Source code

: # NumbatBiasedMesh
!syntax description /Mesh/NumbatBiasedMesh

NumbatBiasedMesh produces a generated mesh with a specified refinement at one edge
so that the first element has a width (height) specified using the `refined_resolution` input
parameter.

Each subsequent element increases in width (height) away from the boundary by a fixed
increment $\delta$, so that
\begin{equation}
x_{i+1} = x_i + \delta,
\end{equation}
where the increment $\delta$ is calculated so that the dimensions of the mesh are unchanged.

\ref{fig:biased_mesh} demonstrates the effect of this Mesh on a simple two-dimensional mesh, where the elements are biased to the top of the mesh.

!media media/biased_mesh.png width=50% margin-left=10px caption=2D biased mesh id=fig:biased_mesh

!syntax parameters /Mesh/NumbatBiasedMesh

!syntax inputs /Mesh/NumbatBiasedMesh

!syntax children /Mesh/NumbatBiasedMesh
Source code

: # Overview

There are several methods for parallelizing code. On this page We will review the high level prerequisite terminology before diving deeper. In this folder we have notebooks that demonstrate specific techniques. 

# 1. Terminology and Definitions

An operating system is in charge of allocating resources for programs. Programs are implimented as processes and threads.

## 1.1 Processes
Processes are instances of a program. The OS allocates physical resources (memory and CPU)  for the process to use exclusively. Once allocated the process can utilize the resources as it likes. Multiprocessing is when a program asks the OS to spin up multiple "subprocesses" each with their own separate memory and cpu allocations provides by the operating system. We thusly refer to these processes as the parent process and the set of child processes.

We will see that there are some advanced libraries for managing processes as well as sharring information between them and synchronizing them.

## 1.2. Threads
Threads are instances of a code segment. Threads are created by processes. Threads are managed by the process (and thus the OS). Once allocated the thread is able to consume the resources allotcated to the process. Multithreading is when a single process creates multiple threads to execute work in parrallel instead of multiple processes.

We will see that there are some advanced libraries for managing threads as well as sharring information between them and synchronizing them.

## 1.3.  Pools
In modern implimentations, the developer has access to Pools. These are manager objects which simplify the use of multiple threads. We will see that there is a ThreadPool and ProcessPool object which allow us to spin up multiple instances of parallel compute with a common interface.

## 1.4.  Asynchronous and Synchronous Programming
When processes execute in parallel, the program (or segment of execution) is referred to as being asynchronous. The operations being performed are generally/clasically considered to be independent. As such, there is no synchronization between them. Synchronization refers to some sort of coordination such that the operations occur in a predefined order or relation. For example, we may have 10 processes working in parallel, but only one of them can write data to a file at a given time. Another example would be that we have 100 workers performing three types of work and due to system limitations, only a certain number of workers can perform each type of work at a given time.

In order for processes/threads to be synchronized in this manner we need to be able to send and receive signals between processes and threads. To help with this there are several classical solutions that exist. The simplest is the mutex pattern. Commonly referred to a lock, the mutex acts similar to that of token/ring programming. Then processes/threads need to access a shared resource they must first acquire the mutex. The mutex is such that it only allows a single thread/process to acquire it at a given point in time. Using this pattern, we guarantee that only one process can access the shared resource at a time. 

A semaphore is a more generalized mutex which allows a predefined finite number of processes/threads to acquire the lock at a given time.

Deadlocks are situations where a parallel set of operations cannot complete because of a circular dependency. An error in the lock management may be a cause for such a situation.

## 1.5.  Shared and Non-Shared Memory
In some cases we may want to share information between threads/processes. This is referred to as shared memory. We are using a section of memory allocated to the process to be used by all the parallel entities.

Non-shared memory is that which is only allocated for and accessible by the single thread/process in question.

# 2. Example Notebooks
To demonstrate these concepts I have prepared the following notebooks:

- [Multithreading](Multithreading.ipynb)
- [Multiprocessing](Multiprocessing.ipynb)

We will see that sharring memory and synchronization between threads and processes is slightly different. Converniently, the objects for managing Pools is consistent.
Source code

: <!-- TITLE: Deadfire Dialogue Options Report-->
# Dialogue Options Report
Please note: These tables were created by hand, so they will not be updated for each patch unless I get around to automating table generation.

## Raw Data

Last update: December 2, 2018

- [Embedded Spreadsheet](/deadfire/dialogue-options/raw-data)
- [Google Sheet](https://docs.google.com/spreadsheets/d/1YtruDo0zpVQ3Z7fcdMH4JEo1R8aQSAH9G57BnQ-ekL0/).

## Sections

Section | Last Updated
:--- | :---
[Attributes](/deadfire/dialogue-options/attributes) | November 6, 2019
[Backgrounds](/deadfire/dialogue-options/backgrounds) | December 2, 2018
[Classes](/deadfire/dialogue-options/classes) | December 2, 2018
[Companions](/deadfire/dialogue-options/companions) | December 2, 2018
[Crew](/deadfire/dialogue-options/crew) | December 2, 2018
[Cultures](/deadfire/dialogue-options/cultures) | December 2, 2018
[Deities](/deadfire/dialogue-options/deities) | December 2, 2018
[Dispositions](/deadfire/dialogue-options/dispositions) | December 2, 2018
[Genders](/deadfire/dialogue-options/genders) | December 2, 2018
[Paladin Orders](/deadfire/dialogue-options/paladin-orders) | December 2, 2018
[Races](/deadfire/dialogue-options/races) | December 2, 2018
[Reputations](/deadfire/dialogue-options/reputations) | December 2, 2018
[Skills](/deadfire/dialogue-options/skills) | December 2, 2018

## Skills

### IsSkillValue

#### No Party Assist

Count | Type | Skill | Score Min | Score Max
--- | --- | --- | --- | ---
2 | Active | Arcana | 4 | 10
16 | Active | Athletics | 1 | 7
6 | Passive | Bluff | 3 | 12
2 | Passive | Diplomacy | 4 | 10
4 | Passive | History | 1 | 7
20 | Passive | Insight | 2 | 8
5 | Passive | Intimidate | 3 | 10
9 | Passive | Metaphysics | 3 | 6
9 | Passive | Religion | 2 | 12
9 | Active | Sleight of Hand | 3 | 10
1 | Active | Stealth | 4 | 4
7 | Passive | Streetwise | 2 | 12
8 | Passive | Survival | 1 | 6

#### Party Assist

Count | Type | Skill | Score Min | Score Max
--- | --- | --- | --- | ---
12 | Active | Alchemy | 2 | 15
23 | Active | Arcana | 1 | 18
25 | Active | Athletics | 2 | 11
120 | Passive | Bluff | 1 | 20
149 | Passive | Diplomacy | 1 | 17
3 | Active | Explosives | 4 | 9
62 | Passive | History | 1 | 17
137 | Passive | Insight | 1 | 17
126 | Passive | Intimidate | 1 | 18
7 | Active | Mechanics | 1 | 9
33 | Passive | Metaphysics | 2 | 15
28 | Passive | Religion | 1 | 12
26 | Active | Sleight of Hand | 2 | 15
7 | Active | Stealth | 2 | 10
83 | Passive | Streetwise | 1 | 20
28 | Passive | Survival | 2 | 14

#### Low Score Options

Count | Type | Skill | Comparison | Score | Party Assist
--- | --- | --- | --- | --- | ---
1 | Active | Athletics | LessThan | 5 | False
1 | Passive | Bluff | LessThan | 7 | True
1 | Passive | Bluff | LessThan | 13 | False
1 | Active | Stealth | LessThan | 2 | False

........

- _TASK DETAILS_
Write out only the lines that run from the line containing "[Genders](/deadfire/dialogue-options/genders) | December" through the line containing "2 | Passive | Diplomacy | 4 | 10", both included, exactly as they appear above.

- _SOLUTION TO THE EXERCISE_
[Genders](/deadfire/dialogue-options/genders) | December 2, 2018
[Paladin Orders](/deadfire/dialogue-options/paladin-orders) | December 2, 2018
[Races](/deadfire/dialogue-options/races) | December 2, 2018
[Reputations](/deadfire/dialogue-options/reputations) | December 2, 2018
[Skills](/deadfire/dialogue-options/skills) | December 2, 2018

## Skills

### IsSkillValue

#### No Party Assist

Count | Type | Skill | Score Min | Score Max
--- | --- | --- | --- | ---
2 | Active | Arcana | 4 | 10
16 | Active | Athletics | 1 | 7
6 | Passive | Bluff | 3 | 12
2 | Passive | Diplomacy | 4 | 10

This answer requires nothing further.